How does Trust Agreement For The Post Retirement Medical Plan For Non spend its money?

Trust Agreement For The Post Retirement Medical Plan For Non directs 80% of its spending to programs and services. The remaining budget covers administration and fundraising costs.

Are donations to Trust Agreement For The Post Retirement Medical Plan For Non tax-deductible?

Trust Agreement For The Post Retirement Medical Plan For Non is registered as a tax-exempt nonprofit (EIN: 10517035). Donations to most 501(c)(3) organizations are tax-deductible. Consult a tax professional for your specific situation.

Why have the organization's assets declined from over $8 million in 2012 to $0 in 2022?

The consistent operating deficits, where expenses significantly outpaced revenue in most years (e.g., $430,559 expenses vs. $266,129 revenue in 2022), likely led to the depletion of assets to cover these shortfalls.

How is the organization covering its consistent operating deficits without accumulating liabilities or having assets?

This is a critical question. The consistent reporting of $0 liabilities alongside significant deficits and now $0 assets suggests either an immediate funding mechanism not reflected in the revenue figures, or a unique trust structure where deficits are absorbed in a non-traditional accounting manner, or potentially incomplete financial reporting.

What specific services or benefits are being provided by this 'Post Retirement Medical Plan'?
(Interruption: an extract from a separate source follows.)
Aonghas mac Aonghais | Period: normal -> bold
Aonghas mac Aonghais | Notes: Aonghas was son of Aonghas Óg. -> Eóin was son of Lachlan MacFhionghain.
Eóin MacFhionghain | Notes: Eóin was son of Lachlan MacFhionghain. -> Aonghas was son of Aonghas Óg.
The provided IRS 990 data does not detail the specific programs or services offered by the trust, making it difficult to assess the impact or efficiency of its spending.

Is the organization still operational given its $0 assets and consistent deficits?
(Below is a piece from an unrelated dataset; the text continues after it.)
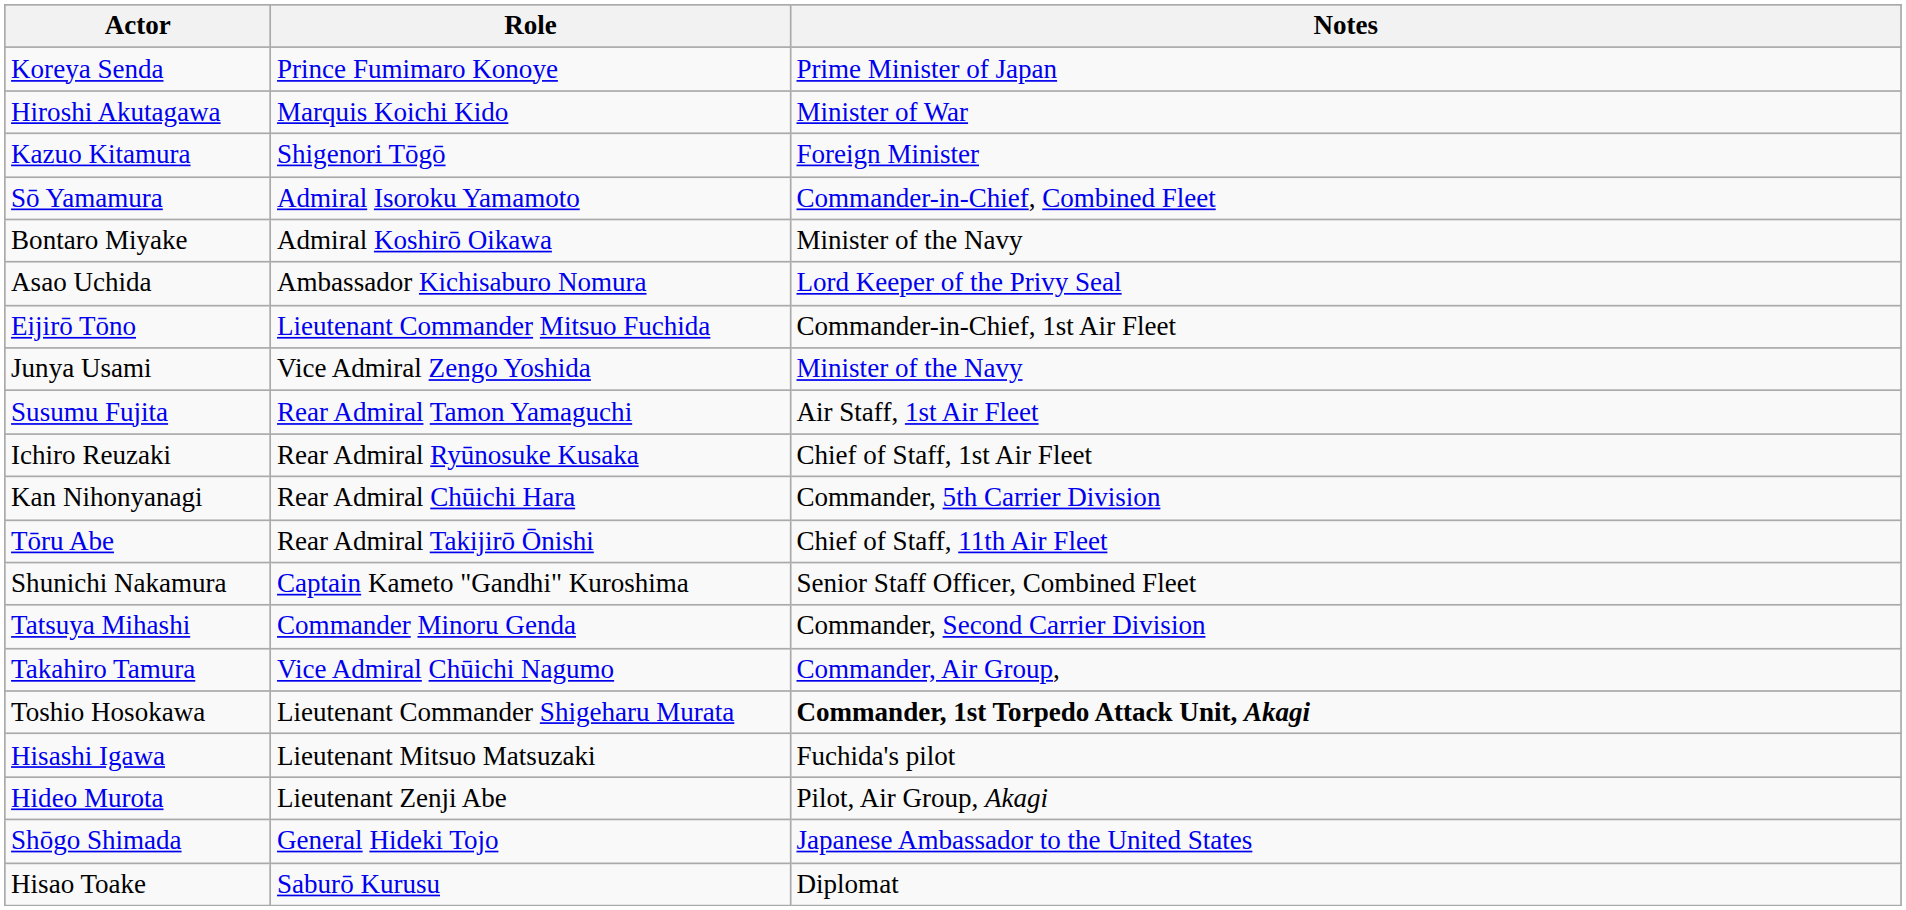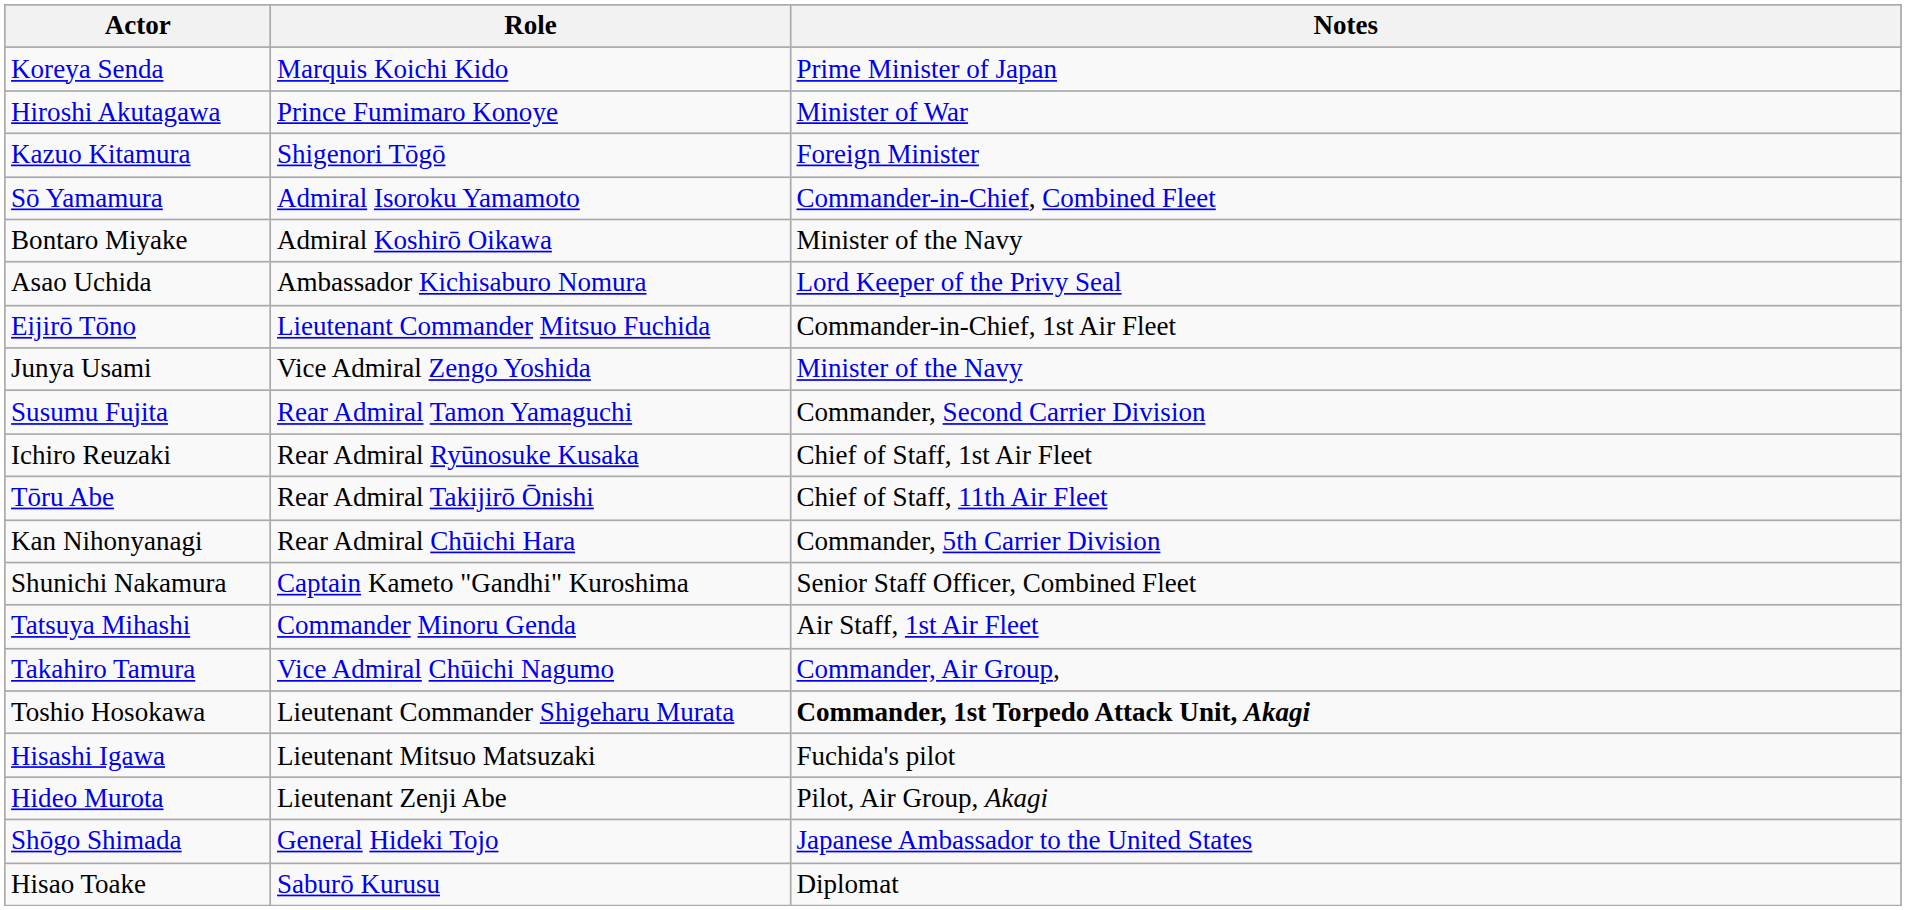Koreya Senda | Role: Prince Fumimaro Konoye -> Marquis Koichi Kido
Hiroshi Akutagawa | Role: Marquis Koichi Kido -> Prince Fumimaro Konoye
Susumu Fujita | Notes: Air Staff, 1st Air Fleet -> Commander, Second Carrier Division
rows swapped: Kan Nihonyanagi <-> Tōru Abe
Tatsuya Mihashi | Notes: Commander, Second Carrier Division -> Air Staff, 1st Air Fleet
While the latest filing (2022) shows continued operations with revenue and expenses, the $0 asset figure raises serious questions about its long-term viability and ability to fulfill its purpose as a medical plan trust.

Filing History

IRS 990 filing history for Trust Agreement For The Post Retirement Medical Plan For Non showing financial trends over 10 years of public records:

Over 10 years of IRS 990 filings (2011–2022), Trust Agreement For The Post Retirement Medical Plan For Non 's revenue has declined by 52.9%, moving from $565K to $266K. Total assets decreased by 100% over the same period, from $5.5M to $0. Total functional expenses rose by 1630.2%, from $25K to $431K. In its most recent filing year (2022), Trust Agreement For The Post Retirement Medical Plan For Non reported a deficit of $164K, with expenses exceeding revenue.
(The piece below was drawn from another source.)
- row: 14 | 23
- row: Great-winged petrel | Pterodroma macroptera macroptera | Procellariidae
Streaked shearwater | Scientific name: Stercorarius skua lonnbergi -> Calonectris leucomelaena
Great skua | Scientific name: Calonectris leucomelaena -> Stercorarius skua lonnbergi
YearRevenueExpensesAssetsLiabilitiesOfficer Comp.PDF
2022 $266K $431K $0 $0 View 990
2019 $411K $746K $6.3M $0 View 990
2018 $267K $879K $6.6M $0 View 990
2017 $570K $968K $7.2M $0 View 990
2016 $170K $853K $7.6M $0 View 990
2015 $665K $1.2M $8.3M $0 View 990
2014 $620K $954K $8.8M $0 View 990
2013 $558K $376K $9.1M $0 View 990
2012 $3.8M $296K $9.0M $0 View 990
2011 $565K $25K $5.5M $0 View 990

Year-by-Year Financial Summary

Data Sources and Methodology

This transparency report for Trust Agreement For The Post Retirement Medical Plan For Non is generated by NonprofitSpending's AI analysis engine. The data is sourced from publicly available IRS 990 filings accessed through the ProPublica Nonprofit Explorer API and IRS electronic filing records. The Mission Score, spending breakdown, and other analytical insights are produced by artificial intelligence and should be used as one of multiple factors when evaluating a nonprofit organization.

IRS 990 forms are annual information returns that most tax-exempt organizations must file with the IRS. These forms provide detailed financial information including revenue, expenses, assets, liabilities, and compensation of officers. NonprofitSpending processes this data to provide accessible transparency reports for donors, researchers, and the general public.

Disclaimer

AI-generated analysis based on IRS public records. Not financial or legal advice. Verify information directly with the organization.

Other Nonprofits in Connecticut

Explore more nonprofits based in Connecticut with AI-powered transparency reports.